A $600 camera and edge inference replace a quality inspector who gets tired.
Manual visual inspection is the last analogue bottleneck in otherwise automated production. An inspector working a 4-hour shift catches roughly 85% of defects in the first hour — and 60% in the fourth. The defects that escape cost 10–50x more to address after shipping than on the floor.
Every unit that leaves the line has been seen by a system that never blinks, never loses focus, and logs every anomaly with a timestamp and image. Your quality manager reviews exceptions rather than standing at a conveyor. Returns and warranty claims drop. Your production data becomes an asset — a dataset that improves over time rather than walking out the door with the inspector at the end of the shift.
A compact camera module mounted at the inspection point feeds a lightweight convolutional neural network running entirely on a Jetson Nano or equivalent edge compute board — no cloud dependency, no latency, no per-inference cost.

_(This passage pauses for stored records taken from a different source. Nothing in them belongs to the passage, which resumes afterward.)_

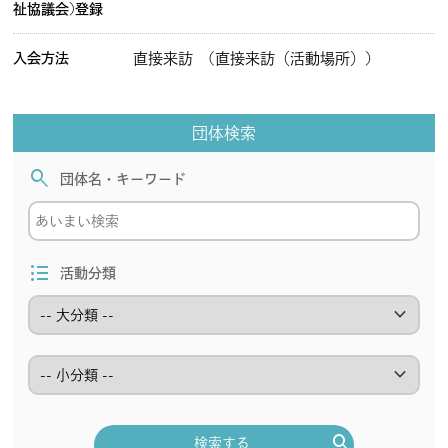
祉協議会)登録
入会方法
直接来訪
(直接来訪（活動場所）)
団体検索
search
団体名・キーワード
format_list_bulleted
活動分類
keyboard_arrow_down
keyboard_arrow_down
search
検索する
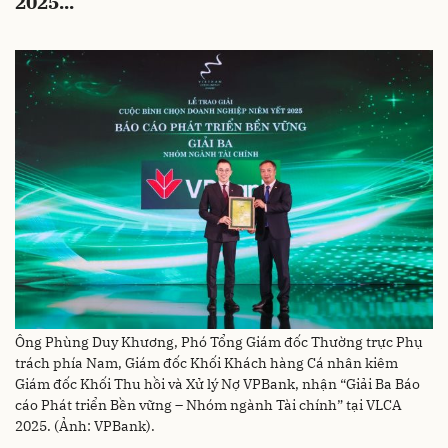
2025...
Ông Phùng Duy Khương, Phó Tổng Giám đốc Thường trực Phụ
trách phía Nam, Giám đốc Khối Khách hàng Cá nhân kiêm
Giám đốc Khối Thu hồi và Xử lý Nợ VPBank, nhận “Giải Ba Báo
cáo Phát triển Bền vững – Nhóm ngành Tài chính” tại VLCA
2025. (Ảnh: VPBank).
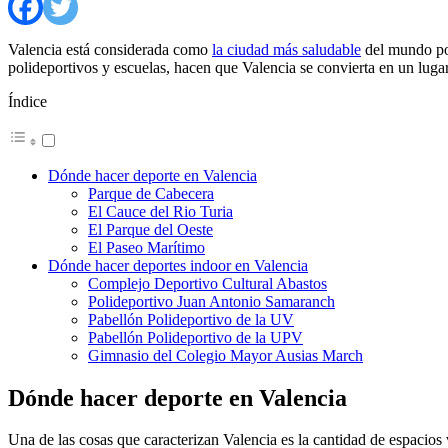
Valencia está considerada como
la ciudad más saludable
del mundo por 
polideportivos y escuelas, hacen que Valencia se convierta en un lugar
Índice
Dónde hacer deporte en Valencia
Parque de Cabecera
El Cauce del Rio Turia
El Parque del Oeste
El Paseo Marítimo
Dónde hacer deportes indoor en Valencia
Complejo Deportivo Cultural Abastos
Polideportivo Juan Antonio Samaranch
Pabellón Polideportivo de la UV
Pabellón Polideportivo de la UPV
Gimnasio del Colegio Mayor Ausias March
Dónde hacer deporte en Valencia
Una de las cosas que caracterizan Valencia es la cantidad de espacios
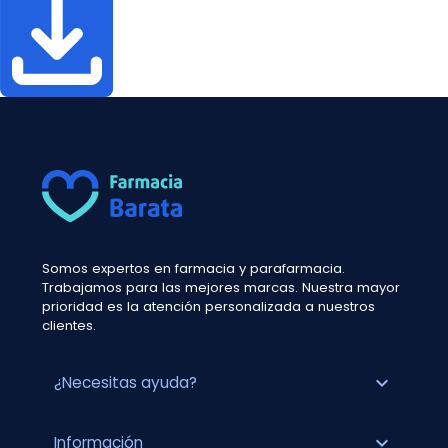
Somos expertos en farmacia y parafarmacia.
Trabajamos para las mejores marcas. Nuestra mayor
prioridad es la atención personalizada a nuestros
clientes.
expand_more
¿Necesitas ayuda?
expand_more
Información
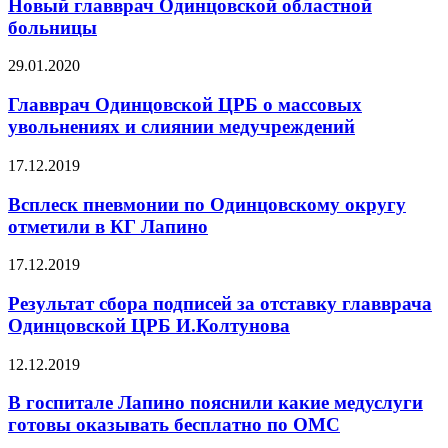
Новый главврач Одинцовской областной
больницы
29.01.2020
Главврач Одинцовской ЦРБ о массовых
увольнениях и слиянии медучреждений
17.12.2019
Всплеск пневмонии по Одинцовскому округу
отметили в КГ Лапино
17.12.2019
Результат сбора подписей за отставку главврача
Одинцовской ЦРБ И.Колтунова
12.12.2019
В госпитале Лапино пояснили какие медуслуги
готовы оказывать бесплатно по ОМС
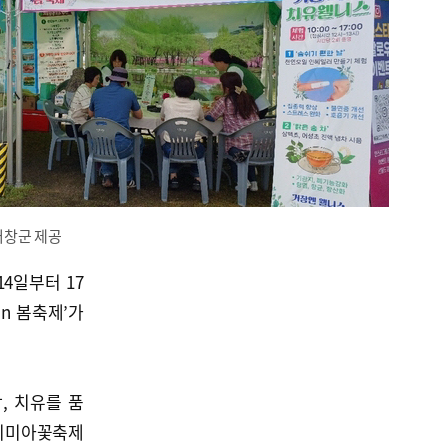
 거창군 제공
4일부터 17
On 봄축제’가
, 치유를 품
아리미아꽃축제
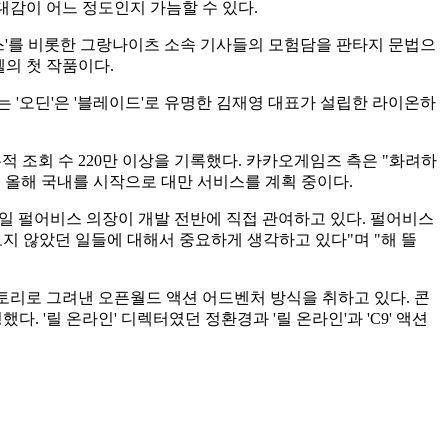
기대감이 어느 정도인지 가늠할 수 있다.
스'를 비롯한 그랑나이츠 소속 기사들의 모험담을 판타지 문법으
셀의 첫 작품이다.
는 '오딘'은 '블레이드'로 유명한 김재영 대표가 설립한 라이온하
누적 조회 수 220만 이상을 기록했다. 카카오게임즈 측은 "화려하
. 올해 국내를 시작으로 대만 서비스를 계획 중이다.
대일 펄어비스 의장이 개발 전반에 직접 관여하고 있다. 펄어비스
보지 않았던 일들에 대해서 중요하게 생각하고 있다"며 "해 뜰
토리로 그려낸 오픈월드 액션 어드벤처 방식을 취하고 있다. 콘
 '릴 온라인' 디렉터였던 정환경과 '릴 온라인'과 'C9' 액션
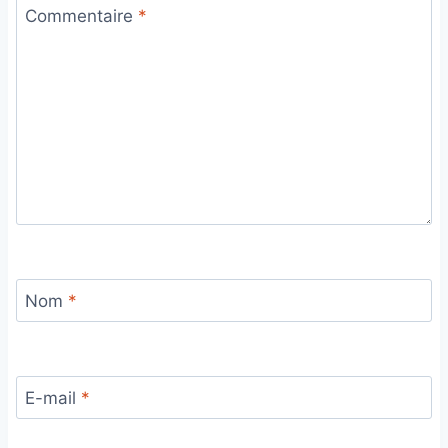
Commentaire
*
Nom
*
E-mail
*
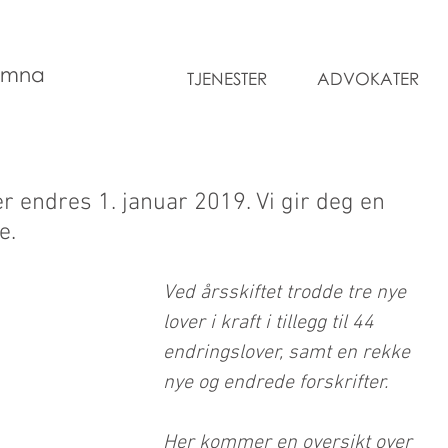
 mna
TJENESTER
ADVOKATER
ler endres 1. januar 2019. Vi gir deg en
e.
Ved årsskiftet trodde tre nye 
lover i kraft i tillegg til 44 
endringslover, samt en rekke 
nye og endrede forskrifter.
Her kommer en oversikt over 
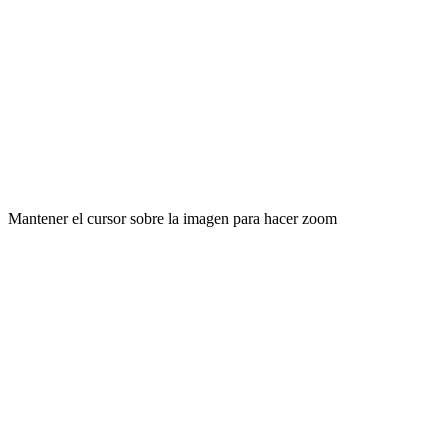
Mantener el cursor sobre la imagen para hacer zoom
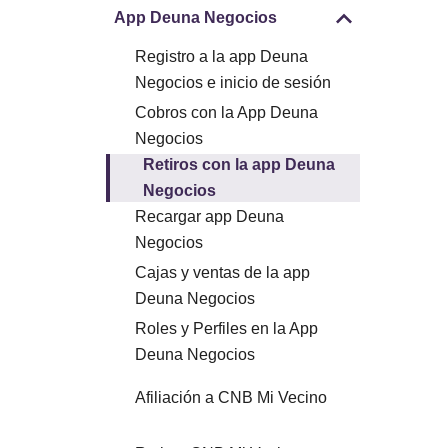
App Deuna Negocios
Registro a la app Deuna
Negocios e inicio de sesión
Cobros con la App Deuna
Negocios
Retiros con la app Deuna
Negocios
Recargar app Deuna
Negocios
Cajas y ventas de la app
Deuna Negocios
Roles y Perfiles en la App
Deuna Negocios
Afiliación a CNB Mi Vecino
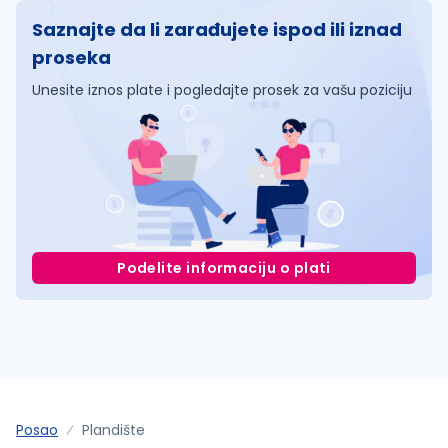
Saznajte da li zarađujete ispod ili iznad
proseka
Unesite iznos plate i pogledajte prosek za vašu poziciju
Podelite informaciju o plati
Posao
Plandište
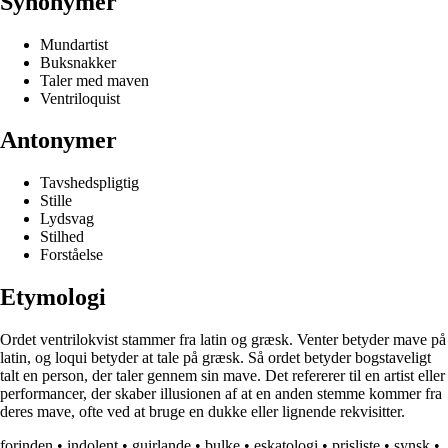
Synonymer
Mundartist
Buksnakker
Taler med maven
Ventriloquist
Antonymer
Tavshedspligtig
Stille
Lydsvag
Stilhed
Forståelse
Etymologi
Ordet ventrilokvist stammer fra latin og græsk. Venter betyder mave på
latin, og loqui betyder at tale på græsk. Så ordet betyder bogstaveligt
talt en person, der taler gennem sin mave. Det refererer til en artist eller
performancer, der skaber illusionen af at en anden stemme kommer fra
deres mave, ofte ved at bruge en dukke eller lignende rekvisitter.
forinden
•
indolent
•
guirlande
•
bulke
•
eskatologi
•
prisliste
•
synsk
•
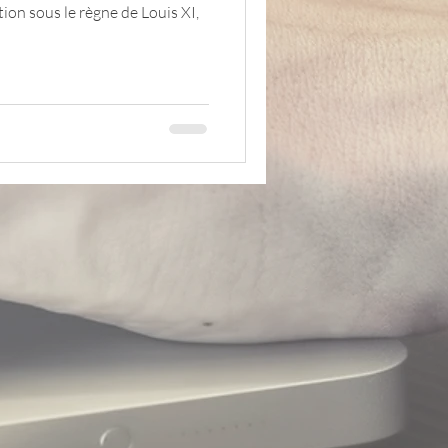
ntion sous le règne de Louis XI,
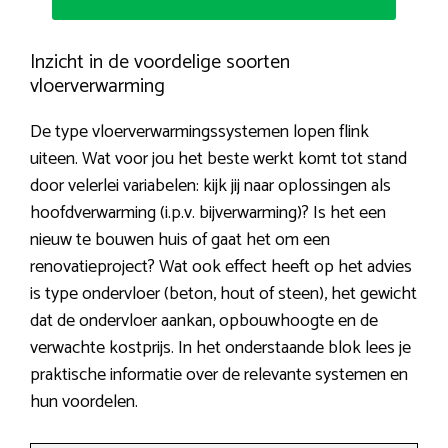
Inzicht in de voordelige soorten
vloerverwarming
De type vloerverwarmingssystemen lopen flink
uiteen. Wat voor jou het beste werkt komt tot stand
door velerlei variabelen: kijk jij naar oplossingen als
hoofdverwarming (i.p.v. bijverwarming)? Is het een
nieuw te bouwen huis of gaat het om een
renovatieproject? Wat ook effect heeft op het advies
is type ondervloer (beton, hout of steen), het gewicht
dat de ondervloer aankan, opbouwhoogte en de
verwachte kostprijs. In het onderstaande blok lees je
praktische informatie over de relevante systemen en
hun voordelen.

The model is trained on a dataset of known-good and defective units from your specific production run. Initial training requires 200–500 labelled images; the system improves with production data over the first weeks. Anomalies are flagged in real time with a confidence score, routed to a simple dashboard, and optionally fed back to upstream process controls.
The full system runs on 10W of power, mounts in a standard enclosure, and integrates with existing conveyor or station layouts without line modification.